*** Block opens ***

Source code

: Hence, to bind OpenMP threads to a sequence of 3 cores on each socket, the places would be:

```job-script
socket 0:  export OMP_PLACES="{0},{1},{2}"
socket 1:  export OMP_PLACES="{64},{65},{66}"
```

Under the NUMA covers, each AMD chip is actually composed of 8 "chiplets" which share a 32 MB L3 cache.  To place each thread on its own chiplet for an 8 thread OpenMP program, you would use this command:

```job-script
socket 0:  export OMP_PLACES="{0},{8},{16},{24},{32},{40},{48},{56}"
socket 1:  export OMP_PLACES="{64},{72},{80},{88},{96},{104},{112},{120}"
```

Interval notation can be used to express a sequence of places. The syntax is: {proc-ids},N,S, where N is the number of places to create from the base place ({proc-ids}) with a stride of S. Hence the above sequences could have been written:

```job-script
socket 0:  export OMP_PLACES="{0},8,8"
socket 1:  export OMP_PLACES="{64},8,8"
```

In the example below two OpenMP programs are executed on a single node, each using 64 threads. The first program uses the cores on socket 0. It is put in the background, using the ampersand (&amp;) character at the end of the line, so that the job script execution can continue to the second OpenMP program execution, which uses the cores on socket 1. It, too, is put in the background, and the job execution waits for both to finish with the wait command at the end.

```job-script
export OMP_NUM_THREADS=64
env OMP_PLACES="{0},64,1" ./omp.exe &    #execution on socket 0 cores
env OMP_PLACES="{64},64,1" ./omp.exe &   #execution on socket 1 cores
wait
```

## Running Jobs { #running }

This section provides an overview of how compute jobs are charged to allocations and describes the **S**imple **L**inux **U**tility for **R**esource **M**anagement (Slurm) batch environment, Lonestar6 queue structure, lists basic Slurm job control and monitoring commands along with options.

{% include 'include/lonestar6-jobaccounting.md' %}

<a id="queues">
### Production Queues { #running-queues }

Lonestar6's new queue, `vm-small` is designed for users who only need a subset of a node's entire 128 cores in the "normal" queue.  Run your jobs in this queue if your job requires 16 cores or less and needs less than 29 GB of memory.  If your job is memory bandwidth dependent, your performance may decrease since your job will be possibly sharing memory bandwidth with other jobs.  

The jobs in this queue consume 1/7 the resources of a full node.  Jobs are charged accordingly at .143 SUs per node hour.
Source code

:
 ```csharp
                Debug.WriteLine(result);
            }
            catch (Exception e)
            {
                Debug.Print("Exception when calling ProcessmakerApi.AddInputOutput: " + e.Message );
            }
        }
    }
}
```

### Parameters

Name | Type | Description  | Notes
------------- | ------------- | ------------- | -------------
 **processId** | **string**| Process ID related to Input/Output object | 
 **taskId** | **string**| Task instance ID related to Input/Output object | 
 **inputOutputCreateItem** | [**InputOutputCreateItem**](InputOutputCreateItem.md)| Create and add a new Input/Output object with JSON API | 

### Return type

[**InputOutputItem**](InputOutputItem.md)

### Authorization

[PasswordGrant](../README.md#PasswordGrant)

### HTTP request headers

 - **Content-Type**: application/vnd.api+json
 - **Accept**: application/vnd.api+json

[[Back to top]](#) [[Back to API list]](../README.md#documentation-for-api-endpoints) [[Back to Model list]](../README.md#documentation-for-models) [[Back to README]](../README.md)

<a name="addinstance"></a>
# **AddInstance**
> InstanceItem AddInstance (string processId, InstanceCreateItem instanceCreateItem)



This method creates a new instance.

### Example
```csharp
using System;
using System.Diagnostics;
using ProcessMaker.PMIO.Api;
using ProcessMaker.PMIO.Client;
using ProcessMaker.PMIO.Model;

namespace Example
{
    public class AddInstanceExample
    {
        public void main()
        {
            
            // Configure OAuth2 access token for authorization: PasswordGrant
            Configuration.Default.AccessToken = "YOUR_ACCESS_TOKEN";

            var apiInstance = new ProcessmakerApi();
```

*** Block closes ***

#### [WORK TO COMPLETE]
Set out the records again, exactly as they appear above.

#### [ANSWER TO THIS PROBLEM]
Source code

: Hence, to bind OpenMP threads to a sequence of 3 cores on each socket, the places would be:

```job-script
socket 0:  export OMP_PLACES="{0},{1},{2}"
socket 1:  export OMP_PLACES="{64},{65},{66}"
```

Under the NUMA covers, each AMD chip is actually composed of 8 "chiplets" which share a 32 MB L3 cache.  To place each thread on its own chiplet for an 8 thread OpenMP program, you would use this command:

```job-script
socket 0:  export OMP_PLACES="{0},{8},{16},{24},{32},{40},{48},{56}"
socket 1:  export OMP_PLACES="{64},{72},{80},{88},{96},{104},{112},{120}"
```

Interval notation can be used to express a sequence of places. The syntax is: {proc-ids},N,S, where N is the number of places to create from the base place ({proc-ids}) with a stride of S. Hence the above sequences could have been written:

```job-script
socket 0:  export OMP_PLACES="{0},8,8"
socket 1:  export OMP_PLACES="{64},8,8"
```

In the example below two OpenMP programs are executed on a single node, each using 64 threads. The first program uses the cores on socket 0. It is put in the background, using the ampersand (&amp;) character at the end of the line, so that the job script execution can continue to the second OpenMP program execution, which uses the cores on socket 1. It, too, is put in the background, and the job execution waits for both to finish with the wait command at the end.

```job-script
export OMP_NUM_THREADS=64
env OMP_PLACES="{0},64,1" ./omp.exe &    #execution on socket 0 cores
env OMP_PLACES="{64},64,1" ./omp.exe &   #execution on socket 1 cores
wait
```

## Running Jobs { #running }

This section provides an overview of how compute jobs are charged to allocations and describes the **S**imple **L**inux **U**tility for **R**esource **M**anagement (Slurm) batch environment, Lonestar6 queue structure, lists basic Slurm job control and monitoring commands along with options.

{% include 'include/lonestar6-jobaccounting.md' %}

<a id="queues">
### Production Queues { #running-queues }

Lonestar6's new queue, `vm-small` is designed for users who only need a subset of a node's entire 128 cores in the "normal" queue.  Run your jobs in this queue if your job requires 16 cores or less and needs less than 29 GB of memory.  If your job is memory bandwidth dependent, your performance may decrease since your job will be possibly sharing memory bandwidth with other jobs.  

The jobs in this queue consume 1/7 the resources of a full node.  Jobs are charged accordingly at .143 SUs per node hour.
Source code

:
 ```csharp
                Debug.WriteLine(result);
            }
            catch (Exception e)
            {
                Debug.Print("Exception when calling ProcessmakerApi.AddInputOutput: " + e.Message );
            }
        }
    }
}
```

### Parameters

Name | Type | Description  | Notes
------------- | ------------- | ------------- | -------------
 **processId** | **string**| Process ID related to Input/Output object | 
 **taskId** | **string**| Task instance ID related to Input/Output object | 
 **inputOutputCreateItem** | [**InputOutputCreateItem**](InputOutputCreateItem.md)| Create and add a new Input/Output object with JSON API | 

### Return type

[**InputOutputItem**](InputOutputItem.md)

### Authorization

[PasswordGrant](../README.md#PasswordGrant)

### HTTP request headers

 - **Content-Type**: application/vnd.api+json
 - **Accept**: application/vnd.api+json

[[Back to top]](#) [[Back to API list]](../README.md#documentation-for-api-endpoints) [[Back to Model list]](../README.md#documentation-for-models) [[Back to README]](../README.md)

<a name="addinstance"></a>
# **AddInstance**
> InstanceItem AddInstance (string processId, InstanceCreateItem instanceCreateItem)



This method creates a new instance.

### Example
```csharp
using System;
using System.Diagnostics;
using ProcessMaker.PMIO.Api;
using ProcessMaker.PMIO.Client;
using ProcessMaker.PMIO.Model;

namespace Example
{
    public class AddInstanceExample
    {
        public void main()
        {
            
            // Configure OAuth2 access token for authorization: PasswordGrant
            Configuration.Default.AccessToken = "YOUR_ACCESS_TOKEN";

            var apiInstance = new ProcessmakerApi();
```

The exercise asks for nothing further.